Elles sont quatre. Quatre femmes qui ont fracassé le plafond de verre, côtoyé les plus grands, mais surtout repensé la façon d’aménager les villes et de construire la métropole de demain. Après une projection dans le cadre des Rencontres internationales du documentaire de Montréal (RIDM), voilà que Rêveuses de villes réapparaît sur les écrans au Festival international du film sur l’art (FIFA).
Quatre femmes, donc, là où il y en avait peu, voire carrément pas: au lendemain de la Deuxième Guerre mondiale, on veut plus que jamais rebâtir, imaginer la ville de demain, mais c’est encore un métier d’hommes.
Voilà donc que débarquent les Phyllis Lambert, Blanche Lemco van Ginkel, Cornelia Hahn Oberlander et Denise Scott Brown, toutes architectes, et toutes toujours aussi rêveuses d’une ville à échelle humaine, une ville qui respire, où l’on peut jouer, découvrir, prendre le temps d’exister. Elles ont eu leurs combats, dont la préservation de South Street, à Philadelphie, ou encore le mouvement qui a fait capoter le projet de carrément raser le Vieux-Montréal pour y faire passer une autoroute sur De la Commune.

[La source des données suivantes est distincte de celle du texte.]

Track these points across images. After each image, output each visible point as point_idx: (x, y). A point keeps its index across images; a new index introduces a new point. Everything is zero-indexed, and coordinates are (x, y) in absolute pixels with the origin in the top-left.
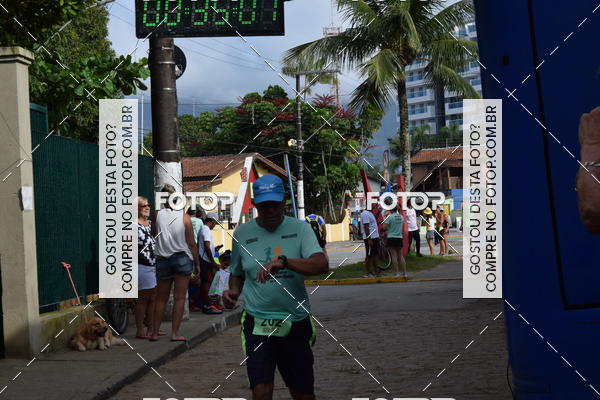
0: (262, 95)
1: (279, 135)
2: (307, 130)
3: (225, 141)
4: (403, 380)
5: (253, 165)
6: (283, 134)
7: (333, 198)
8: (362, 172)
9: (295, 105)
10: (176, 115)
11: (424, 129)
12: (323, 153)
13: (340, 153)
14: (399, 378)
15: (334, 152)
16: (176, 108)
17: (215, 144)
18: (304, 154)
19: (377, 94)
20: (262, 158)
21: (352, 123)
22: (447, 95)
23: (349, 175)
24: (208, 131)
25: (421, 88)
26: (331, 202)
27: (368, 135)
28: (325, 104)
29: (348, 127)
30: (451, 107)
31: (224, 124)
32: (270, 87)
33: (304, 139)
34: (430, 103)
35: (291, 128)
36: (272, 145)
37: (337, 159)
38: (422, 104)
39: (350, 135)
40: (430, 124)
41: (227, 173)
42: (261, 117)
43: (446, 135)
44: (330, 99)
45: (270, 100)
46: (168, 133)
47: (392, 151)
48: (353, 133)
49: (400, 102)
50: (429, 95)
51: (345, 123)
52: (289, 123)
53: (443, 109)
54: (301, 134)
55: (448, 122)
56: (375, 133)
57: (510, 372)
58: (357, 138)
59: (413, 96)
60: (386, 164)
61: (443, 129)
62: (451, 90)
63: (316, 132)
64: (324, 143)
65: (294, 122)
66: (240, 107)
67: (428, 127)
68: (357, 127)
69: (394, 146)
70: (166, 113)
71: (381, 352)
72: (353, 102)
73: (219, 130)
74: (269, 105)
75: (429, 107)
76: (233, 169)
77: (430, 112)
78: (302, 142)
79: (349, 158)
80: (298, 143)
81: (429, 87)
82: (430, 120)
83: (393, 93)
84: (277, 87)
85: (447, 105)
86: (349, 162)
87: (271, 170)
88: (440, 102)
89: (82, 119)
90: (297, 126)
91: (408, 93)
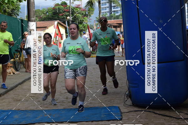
0: (60, 4)
1: (65, 15)
2: (73, 14)
3: (49, 17)
4: (98, 84)
5: (57, 24)
6: (66, 15)
7: (80, 34)
8: (88, 26)
9: (70, 7)
10: (34, 9)
11: (106, 15)
12: (77, 21)
13: (82, 21)
14: (97, 83)
15: (80, 21)
16: (34, 6)
17: (46, 18)
18: (72, 21)
19: (92, 4)
20: (60, 22)
21: (85, 13)
22: (113, 5)
23: (84, 27)
24: (45, 14)
25: (105, 3)
26: (79, 35)
27: (90, 16)
28: (78, 7)
29: (84, 14)
30: (114, 8)
31: (49, 12)
32: (62, 2)
33: (72, 17)
34: (108, 7)
35: (68, 13)
36: (63, 18)
37: (81, 22)
38: (105, 8)
39: (85, 16)
40: (108, 13)
41: (50, 26)
42: (60, 10)
43: (112, 16)
44: (79, 5)
45: (62, 5)
46: (32, 14)
47: (97, 21)
48: (86, 15)
49: (99, 6)
50: (108, 5)
51: (84, 12)
52: (68, 12)
53: (111, 9)
54: (71, 15)
55: (113, 13)
56: (92, 15)
57: (127, 82)
58: (87, 17)
59: (103, 5)
60: (95, 24)
61: (111, 15)
62: (114, 4)
63: (75, 15)
64: (78, 18)
65: (69, 12)
66: (54, 7)
67: (107, 14)
68: (87, 14)
69: (97, 19)
70: (31, 8)
71: (92, 76)
72: (86, 6)
73: (48, 14)
74: (62, 7)
75: (107, 8)
76: (52, 25)
77: (108, 10)
78: (71, 17)
79: (85, 22)
80: (70, 18)
81: (108, 2)
82: (108, 12)
83: (97, 4)
84: (64, 2)
85: (112, 8)
86: (84, 24)
87: (62, 25)
88: (111, 7)
89: (8, 10)
90: (70, 13)
91: (101, 4)
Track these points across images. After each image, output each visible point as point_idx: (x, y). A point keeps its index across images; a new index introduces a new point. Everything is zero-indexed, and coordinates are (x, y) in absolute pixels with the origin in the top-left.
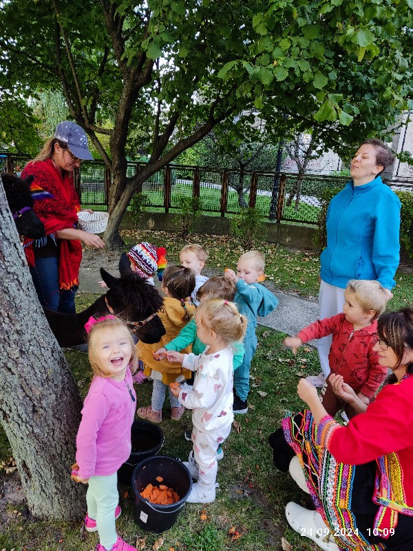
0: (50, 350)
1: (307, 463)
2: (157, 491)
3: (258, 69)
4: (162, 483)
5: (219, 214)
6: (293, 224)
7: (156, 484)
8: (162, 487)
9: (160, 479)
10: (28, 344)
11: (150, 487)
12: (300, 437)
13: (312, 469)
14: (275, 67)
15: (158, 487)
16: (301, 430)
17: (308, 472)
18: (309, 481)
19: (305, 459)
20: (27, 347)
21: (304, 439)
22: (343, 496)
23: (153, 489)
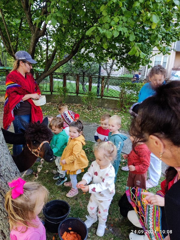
0: (15, 172)
1: (139, 211)
2: (69, 234)
3: (105, 31)
4: (71, 231)
5: (76, 94)
6: (108, 98)
7: (68, 231)
8: (72, 232)
9: (70, 229)
10: (4, 171)
11: (65, 233)
12: (135, 199)
13: (141, 214)
14: (112, 30)
15: (70, 233)
16: (135, 196)
17: (140, 215)
18: (140, 220)
19: (138, 209)
20: (4, 173)
21: (137, 200)
22: (157, 225)
23: (67, 234)
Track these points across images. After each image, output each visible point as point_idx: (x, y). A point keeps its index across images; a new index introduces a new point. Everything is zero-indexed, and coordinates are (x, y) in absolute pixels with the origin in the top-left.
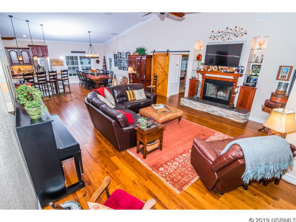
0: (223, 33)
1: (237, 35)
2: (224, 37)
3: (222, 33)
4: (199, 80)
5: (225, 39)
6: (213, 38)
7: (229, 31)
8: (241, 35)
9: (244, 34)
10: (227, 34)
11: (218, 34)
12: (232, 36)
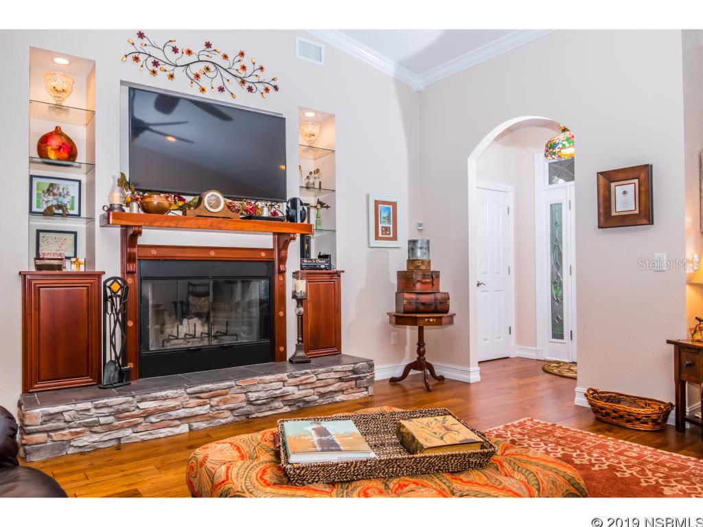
0: (193, 58)
1: (251, 85)
2: (202, 76)
3: (186, 59)
4: (98, 269)
5: (208, 88)
6: (151, 67)
7: (217, 59)
8: (261, 87)
9: (271, 88)
10: (212, 67)
11: (173, 57)
12: (233, 85)
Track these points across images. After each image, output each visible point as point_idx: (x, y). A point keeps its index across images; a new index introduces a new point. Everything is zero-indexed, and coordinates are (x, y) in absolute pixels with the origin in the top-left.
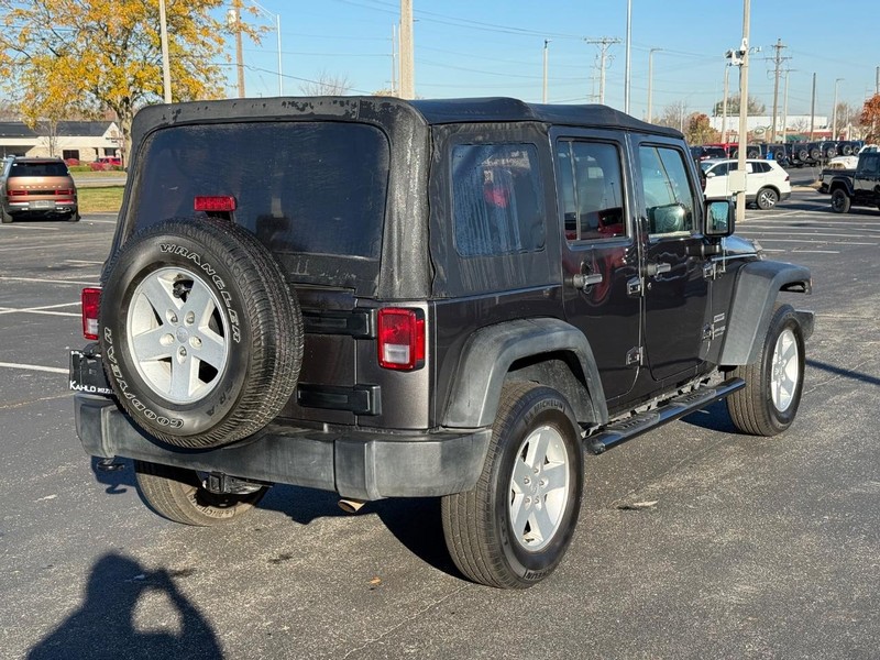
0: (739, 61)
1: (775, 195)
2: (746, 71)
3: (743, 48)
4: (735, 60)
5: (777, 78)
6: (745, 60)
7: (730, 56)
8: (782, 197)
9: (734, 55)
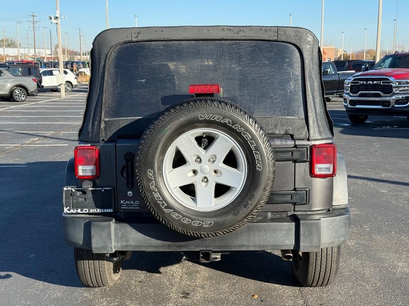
0: (56, 21)
1: (71, 85)
2: (59, 26)
3: (57, 16)
4: (53, 21)
5: (34, 30)
6: (59, 21)
7: (51, 19)
8: (74, 87)
9: (53, 18)
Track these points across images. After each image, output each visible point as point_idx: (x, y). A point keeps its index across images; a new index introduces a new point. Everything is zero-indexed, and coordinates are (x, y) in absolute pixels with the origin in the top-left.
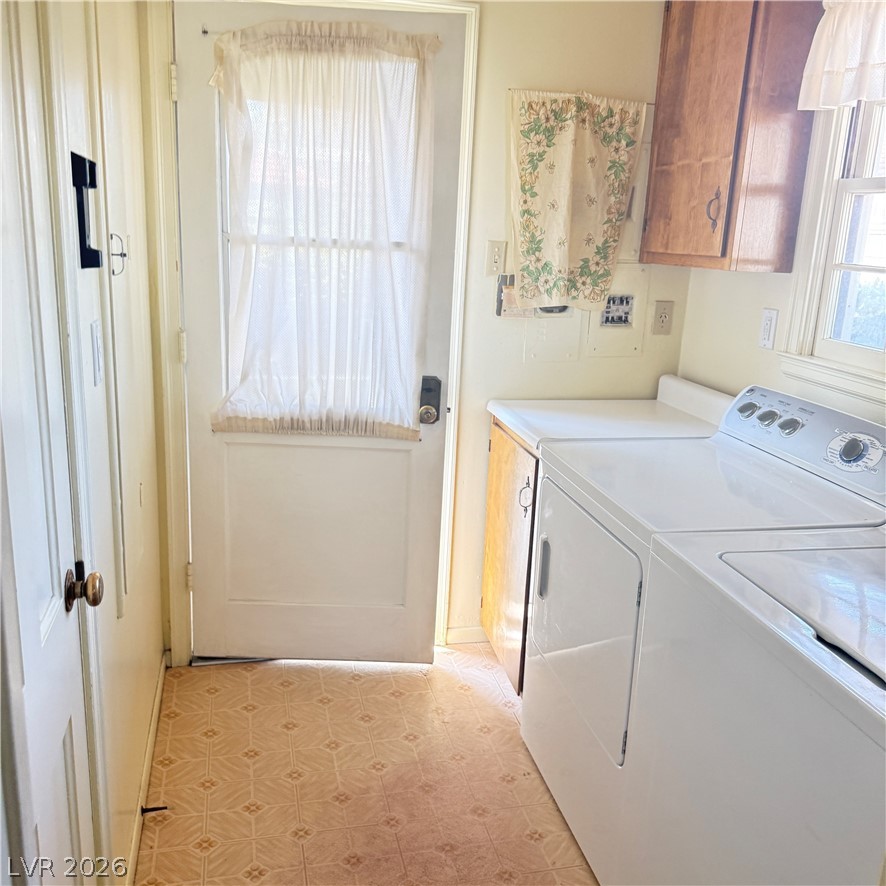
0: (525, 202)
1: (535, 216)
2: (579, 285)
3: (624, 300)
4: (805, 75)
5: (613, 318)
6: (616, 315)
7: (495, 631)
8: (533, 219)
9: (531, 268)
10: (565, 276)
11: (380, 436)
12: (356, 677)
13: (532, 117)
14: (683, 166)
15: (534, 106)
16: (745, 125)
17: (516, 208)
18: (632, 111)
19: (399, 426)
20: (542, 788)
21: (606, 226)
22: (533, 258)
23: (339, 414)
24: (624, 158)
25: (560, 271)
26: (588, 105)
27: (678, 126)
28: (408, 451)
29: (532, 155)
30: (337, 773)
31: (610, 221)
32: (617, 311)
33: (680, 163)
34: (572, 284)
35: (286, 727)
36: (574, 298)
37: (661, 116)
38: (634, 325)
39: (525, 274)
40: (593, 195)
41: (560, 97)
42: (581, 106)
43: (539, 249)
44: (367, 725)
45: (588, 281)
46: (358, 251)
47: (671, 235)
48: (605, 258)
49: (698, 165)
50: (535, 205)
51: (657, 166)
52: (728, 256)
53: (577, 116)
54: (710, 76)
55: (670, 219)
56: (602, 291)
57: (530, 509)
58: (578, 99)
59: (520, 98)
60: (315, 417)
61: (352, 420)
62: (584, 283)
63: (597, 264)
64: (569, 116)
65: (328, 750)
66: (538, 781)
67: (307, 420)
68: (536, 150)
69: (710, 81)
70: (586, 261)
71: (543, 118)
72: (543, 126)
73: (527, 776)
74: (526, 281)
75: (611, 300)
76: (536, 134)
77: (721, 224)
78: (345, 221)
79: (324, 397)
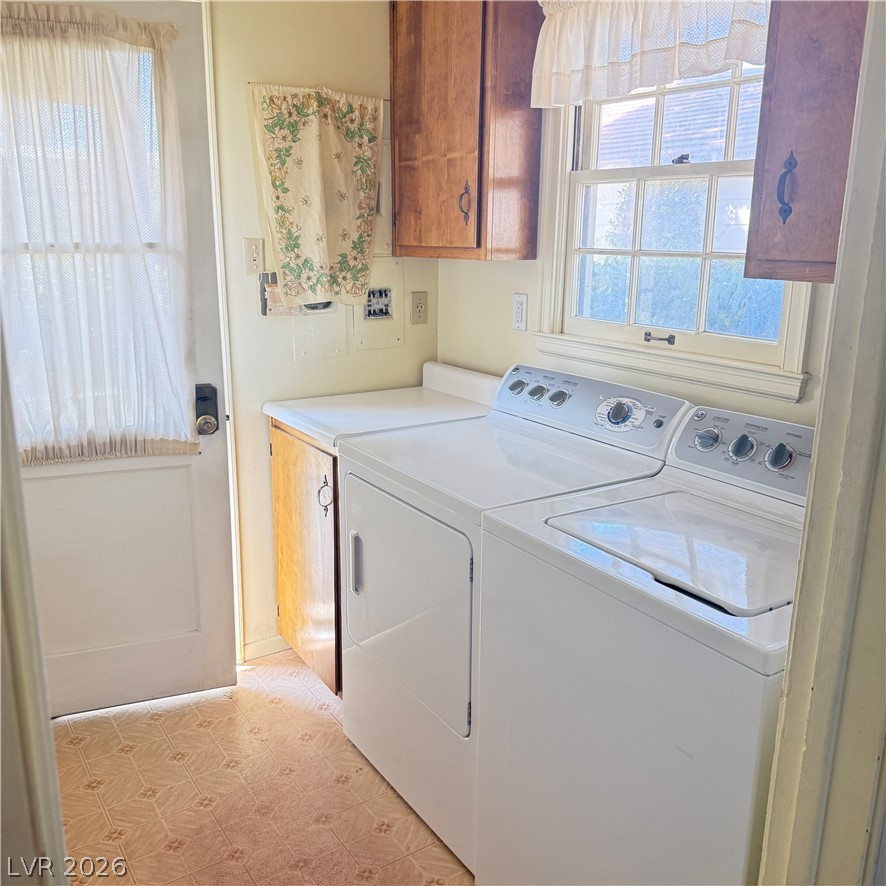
0: (278, 198)
1: (289, 211)
2: (340, 280)
3: (383, 293)
4: (534, 75)
5: (374, 311)
6: (377, 307)
7: (299, 636)
8: (287, 215)
9: (292, 265)
10: (327, 272)
11: (153, 454)
12: (155, 716)
13: (275, 111)
14: (428, 161)
15: (275, 101)
16: (487, 122)
17: (270, 205)
18: (370, 107)
19: (175, 441)
20: (378, 779)
21: (359, 221)
22: (293, 255)
23: (103, 435)
24: (368, 154)
25: (322, 267)
26: (329, 101)
27: (418, 122)
28: (188, 466)
29: (278, 150)
30: (163, 821)
31: (361, 216)
32: (378, 303)
33: (424, 159)
34: (333, 280)
35: (89, 786)
36: (337, 293)
37: (399, 113)
38: (394, 316)
39: (287, 272)
40: (343, 190)
41: (301, 92)
42: (322, 101)
43: (297, 246)
44: (181, 763)
45: (349, 276)
46: (106, 255)
47: (423, 229)
48: (362, 252)
49: (443, 161)
50: (288, 201)
51: (400, 161)
52: (483, 246)
53: (319, 111)
54: (446, 76)
55: (420, 213)
56: (362, 285)
57: (331, 508)
58: (318, 94)
59: (261, 92)
60: (73, 442)
61: (118, 440)
62: (344, 278)
63: (355, 259)
64: (310, 111)
65: (145, 799)
66: (372, 774)
67: (64, 447)
68: (283, 145)
69: (446, 79)
70: (344, 256)
71: (285, 112)
72: (286, 121)
73: (360, 772)
74: (289, 278)
75: (372, 293)
76: (281, 128)
77: (473, 216)
78: (87, 222)
79: (82, 418)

Au-delà de cela, surtout, elles ont fait leur place et continuent de marquer les esprits avec leurs rêves et leurs projets, même si le corps a bien souvent déjà montré des signes de fatigue.
Le documentaire, signé Joseph Hillel, emboîte le pas de ses quatre personnages principaux et fait en quelque sorte l’éloge de la lenteur. Car une ville n’est pas seulement un condominium en carton acheté à vil prix non loin d’une autoroute, où l’on s’entasse avec ses possessions pour espérer ensuite le revendre, en passant sa vie dans son auto, sans doute inévitablement dans les embouteillages. La ville, c’est parfois être confiné dans un logement de taille réduite, soit, mais avec un parc à proximité, avec des commerces à quelques pas, avec des arbres qui permettent de lutter contre les îlots de chaleur, avec du transport collectif accessible et des voisins accueillants.
Au-delà de la vision d’une ville idéale, on voit toutefois pointer quelques touches de gris. À Philadelphie, la South Street a été préservée du pic des démolisseurs, mais le cachet des vieux immeubles décrépits laisse parfois place à des tours modernes. À Montréal, le Centre canadien de l’architecture entre autres conçu par Phyllis Lambert est situé à proximité d’une autoroute. À Vancouver, la place publique conçue par l’une des protagonistes tombe peu à peu dans l’oubli, sale et mal entretenue.
Oui, il y a de l’espoir: les gouvernements sont de plus en plus nombreux à comprendre l’utilité de préserver le patrimoine bâti, gardant ainsi en vie un pan de l’histoire des cités. Le chemin sera long, mais Rêveuses de villes indique hors de tout doute que la relève est là, la tête emplie de grands projets audacieux qui sauront, on l’espère, faire la part belle à l’architecture, la vraie, et non pas simplement aux tours de béton construites à la hâte pour faciliter le métro-boulot-condo. Un film essentiel pour toute personne qui se prend à rêver à des cités d’avenir.